On connaissait les compétitions de motocross, freestyle et autres VTT Pump Track, mais depuis quelque temps les spectacles de sports extrêmes – sans titres et sans médailles – cartonnent aux États-Unis, en Australie, mais aussi en Chine. En France, le jeune public est de plus en plus accro à cette forme de show. La recette du succès ? Du bruit, de la cadence et du danger. Les Nitro guys enchaînent front flip et back flip sur fond de rock trash et d’embrasements pyrotechniques qui achèvent de surchauffer la salle. Le drame rôde, affleure, s’éloigne et titille les spectateurs. Travis Pastrana, accompagné de sa fine équipe de potes endiablés, collectionne les records et flirte avec le danger : il prend son élan, plonge, dérape et retombe plus ou moins bien sur ses pattes soixante fois fracturées. Ce grand adolescent de 32 ans aux faux airs de Peter Pan chevauche son fidèle destrier – une FMX immatriculée « 199 » – depuis qu’il est en âge de jouer avec son ombre. L’heureux Master Ring (maître de cérémonie) de ce cirque qui n’en finit plus de tourner autour de la terre en semi-remorques, a transformé son stock de tricks et de flips en un business vertigineux. Avec 5 millions de fans sur Facebook, 46 millions de téléspectateurs et plus de 750 000 billets vendus sur les cinq continents, Travis Pastrana est LA star des sports extrêmes du moment.
 

C’EST DANS LES VIEILLES MARMITES...
Pourquoi cet engouement pour cette nouvelle forme de « sport entertainment » ? Parce qu’il parvient à faire la synthèse entre une réelle prouesse sportive et un spectacle très scénarisé. Et ça n’est pas un hasard si ce genre a pris racine aux États-Unis.
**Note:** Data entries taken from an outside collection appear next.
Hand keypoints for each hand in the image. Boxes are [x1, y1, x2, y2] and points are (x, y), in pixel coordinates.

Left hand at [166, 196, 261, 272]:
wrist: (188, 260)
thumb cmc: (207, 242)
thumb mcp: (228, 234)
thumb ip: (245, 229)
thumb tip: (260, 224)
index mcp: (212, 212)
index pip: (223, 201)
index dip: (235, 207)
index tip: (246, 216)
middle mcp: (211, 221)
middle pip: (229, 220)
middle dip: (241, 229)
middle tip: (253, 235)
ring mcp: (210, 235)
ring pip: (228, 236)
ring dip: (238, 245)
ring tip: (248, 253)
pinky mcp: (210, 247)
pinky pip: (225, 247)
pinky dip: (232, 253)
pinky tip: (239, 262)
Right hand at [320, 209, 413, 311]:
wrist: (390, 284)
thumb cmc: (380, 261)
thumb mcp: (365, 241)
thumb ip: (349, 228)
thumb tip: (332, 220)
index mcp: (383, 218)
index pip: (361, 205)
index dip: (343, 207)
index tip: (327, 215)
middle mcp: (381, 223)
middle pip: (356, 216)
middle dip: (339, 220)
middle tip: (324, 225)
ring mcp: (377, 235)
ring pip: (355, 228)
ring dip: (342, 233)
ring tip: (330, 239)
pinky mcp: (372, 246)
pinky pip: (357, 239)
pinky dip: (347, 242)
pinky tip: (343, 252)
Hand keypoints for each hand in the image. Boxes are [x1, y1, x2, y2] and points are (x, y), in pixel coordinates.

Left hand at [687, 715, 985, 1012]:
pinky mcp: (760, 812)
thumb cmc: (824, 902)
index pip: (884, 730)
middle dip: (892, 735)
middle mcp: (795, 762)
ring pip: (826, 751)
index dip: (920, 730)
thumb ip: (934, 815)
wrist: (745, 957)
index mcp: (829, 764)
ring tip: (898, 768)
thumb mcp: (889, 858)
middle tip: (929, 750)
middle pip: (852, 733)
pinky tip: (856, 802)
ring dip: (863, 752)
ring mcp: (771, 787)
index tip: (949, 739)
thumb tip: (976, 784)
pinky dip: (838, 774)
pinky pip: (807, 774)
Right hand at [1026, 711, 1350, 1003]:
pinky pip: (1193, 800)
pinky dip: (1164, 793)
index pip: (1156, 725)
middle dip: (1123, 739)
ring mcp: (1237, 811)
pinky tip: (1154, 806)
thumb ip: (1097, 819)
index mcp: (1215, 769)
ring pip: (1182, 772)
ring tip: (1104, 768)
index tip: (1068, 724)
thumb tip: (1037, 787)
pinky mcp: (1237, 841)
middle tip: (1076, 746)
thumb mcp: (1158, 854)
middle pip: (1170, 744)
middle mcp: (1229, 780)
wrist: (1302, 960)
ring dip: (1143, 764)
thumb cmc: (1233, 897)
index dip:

Travis Pastrana et sa bande font parfois penser aux cow-boys – bull riders – qui disputent des rodéos devant un public venu vibrer à l’unisson et satisfaire des pulsions de vie et de mort dans une même unité d’action, de lieu et de temps. Faire le show au péril de sa vie et célébrer l’adrénaline comme moteur des passions. « On peut effectivement trouver des points communs entre le rodéo et les spectacles de sports extrêmes conçus comme du cirque », note Frédéric Saumade, anthropologue et sociologue à l’université d’Aix-en-Provence 1. « La dialectique de l’imaginaire et du spectaculaire, de la tragédie et de la comédie, se retrouve dans les deux univers. Dans un rodéo sont présentes les figures du bull rider, l’homme qui se met en danger, et le clown qui fait rigoler les gens et vient sauver le vacher qui fait la monte et va être, dans tous les cas, éjecté de la bête. »
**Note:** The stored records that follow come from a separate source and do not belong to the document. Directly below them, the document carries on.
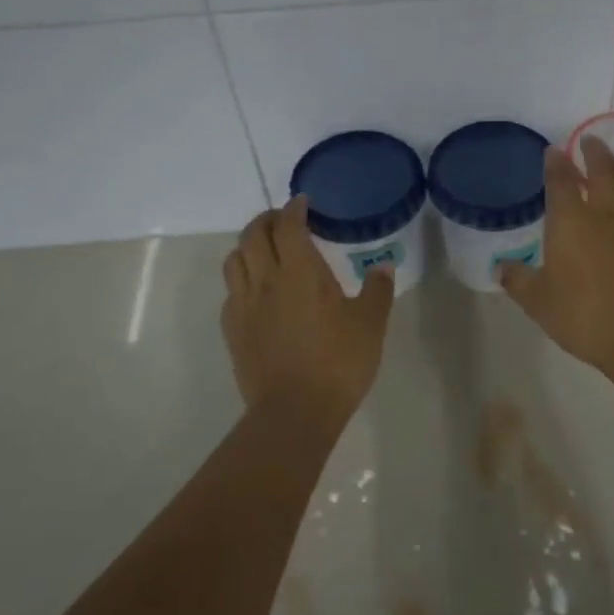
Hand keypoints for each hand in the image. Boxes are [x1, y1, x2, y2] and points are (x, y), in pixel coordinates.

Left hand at [220, 197, 395, 420]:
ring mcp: (244, 305)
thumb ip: (377, 291)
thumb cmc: (338, 362)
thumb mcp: (370, 325)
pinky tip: (257, 292)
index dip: (294, 209)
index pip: (289, 226)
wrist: (294, 411)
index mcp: (300, 272)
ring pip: (234, 260)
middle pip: (253, 234)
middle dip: (267, 220)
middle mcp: (266, 280)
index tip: (304, 203)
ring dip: (248, 246)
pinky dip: (242, 279)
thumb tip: (382, 267)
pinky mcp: (232, 330)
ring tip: (265, 251)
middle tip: (284, 221)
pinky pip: (231, 292)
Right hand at [499, 137, 613, 370]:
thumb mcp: (538, 302)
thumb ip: (518, 281)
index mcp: (570, 222)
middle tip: (591, 143)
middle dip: (594, 150)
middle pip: (602, 166)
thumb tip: (500, 268)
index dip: (555, 162)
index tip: (554, 152)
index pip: (559, 180)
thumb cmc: (582, 317)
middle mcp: (608, 211)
Dans ces shows à l’américaine, le taureau est certes remplacé par un engin mécanique, mais les ressorts sont les mêmes : une férocité de la bête mise en avant d’un côté, une chute éventuelle qui exacerbe les sentiments du public, lui faisant presque espérer un dérapage aux conséquences globalement maîtrisées. Un rodéo des temps modernes pour une addiction bien archaïque. Le cirque de la vie aux accents vaguement clownesques.